At present, the optimism to regard RIC allo-SCT as a potential and promising treatment modality for many patients remains very high among investigators. However, the enthusiasm for a ‘one size fits all’ RIC allo-SCT approach has waned and is far from a cure to many diseases, highlighting the need for a renewed clinical and therapeutic research in this area.
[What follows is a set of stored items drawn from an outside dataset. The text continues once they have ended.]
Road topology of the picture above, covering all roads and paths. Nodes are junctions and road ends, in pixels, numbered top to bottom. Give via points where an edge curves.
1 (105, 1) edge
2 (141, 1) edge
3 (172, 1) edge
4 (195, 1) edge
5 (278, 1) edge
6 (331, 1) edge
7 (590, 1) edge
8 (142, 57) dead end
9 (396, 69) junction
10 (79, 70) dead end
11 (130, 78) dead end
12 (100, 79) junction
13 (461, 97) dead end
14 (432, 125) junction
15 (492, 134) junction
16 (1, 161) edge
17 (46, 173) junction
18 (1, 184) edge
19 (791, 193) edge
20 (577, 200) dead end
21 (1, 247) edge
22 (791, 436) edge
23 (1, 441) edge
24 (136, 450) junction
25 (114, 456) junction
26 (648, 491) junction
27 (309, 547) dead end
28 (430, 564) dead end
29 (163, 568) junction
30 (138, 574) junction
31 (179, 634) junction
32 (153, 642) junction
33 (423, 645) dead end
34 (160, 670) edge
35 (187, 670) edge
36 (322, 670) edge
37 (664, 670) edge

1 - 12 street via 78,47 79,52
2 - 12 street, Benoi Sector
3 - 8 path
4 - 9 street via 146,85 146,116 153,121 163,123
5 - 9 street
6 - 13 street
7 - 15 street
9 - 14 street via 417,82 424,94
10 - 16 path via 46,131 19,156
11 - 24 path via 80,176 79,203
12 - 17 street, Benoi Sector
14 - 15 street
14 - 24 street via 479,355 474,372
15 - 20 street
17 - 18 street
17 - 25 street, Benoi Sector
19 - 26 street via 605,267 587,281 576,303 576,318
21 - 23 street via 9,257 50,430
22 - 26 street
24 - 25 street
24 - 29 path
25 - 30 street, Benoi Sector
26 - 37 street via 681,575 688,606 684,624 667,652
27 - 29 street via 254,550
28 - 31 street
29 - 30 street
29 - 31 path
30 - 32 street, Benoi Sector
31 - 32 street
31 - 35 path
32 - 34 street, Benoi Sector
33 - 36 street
With this background, Leukemia will publish a series of Spotlight articles (first part of which to be published with this issue) focused on the use of RIC allo-SCT. These articles will assess the current status of RIC allo-SCT in specific disease settings (AML, MDS, myeloma, lymphoma, etc.), but aspects related to the diversity of RIC regimens and transplant-related complications (GVHD, infections, immune recovery, etc.) will also be addressed. Experts in the field were asked not to write a remake of previous studies, but rather to synthesize the available research evidence, to expose the pros and cons in a lively debate, to provide their own opinion and a very thorough, in-depth picture of the problem allowing for contradictions. We hope that such articles will pave the way for a number of collaborative efforts and controlled clinical trials aiming to establish definitely the exact role of RIC allo-SCT in the therapeutic armamentarium, making it less hype and more reality.